Air temperature at the exit of the wind tunnel needs to be determined to see if it is safe to exhaust the air to ambient.

Assumptions:

• Air is an ideal gas
• Heat transfer is negligible
• No change in potential energy
• No work interactions

Consider the Diffuser as a
Control Volume

(1) Determine the velocity at the inlet of the diffuser

To determine the velocity at the inlet, the specific volume of the air needs to be first determined.

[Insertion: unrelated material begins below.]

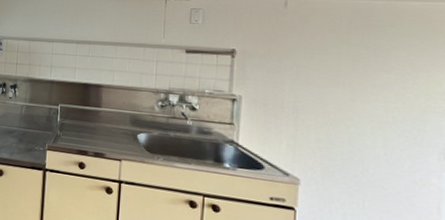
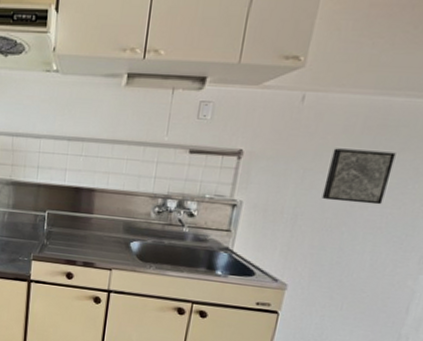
wall art: none [320,47,388,100] -> present [321,148,396,205]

Since the air in the tunnel is an ideal gas, it obeys the ideal-gas equation of state.

      Pv = RT

where
       R = 287 J/(kg-K) for air
       v = specific volume of the air

The specific volume can be determined at the inlet conditions:

      v₁ = RT₁/P₁ = 287(273+10)/80,000 = 1.015 m³/kg

The velocity can be calculated using the following equation:

      v₁ = v₁/A₁ =200(1.015)/1.5 =135.3 m/s

(2) Determine the temperature at the exit of the diffuser

Under the stated assumptions and observations, the energy balance for the steady-flow through the diffuser can be expressed as

      (h₂ - h₁) + ( v₂² - v₁²)/2 = 0

      h₂ = h₁ - ( v₂² - v₁²)/2

The enthalpy of air at the diffuser inlet can be determined from the air table to be

      h₁ = h_{@283 k} = 283.14 kJ/kg

Assume the velocity at the exit is 0, then the enthalpy reaches the maximum value.

      h₂ = 283.14 - ( 0² - 135.3²)/2/1,000 = 292.3 kJ/kg

From the air table, the temperature corresponding to this enthalpy value is

      T₂ = 292 K = 19^oC < 35 ^oC

which shows that the air is safe to exhaust to the outside environment.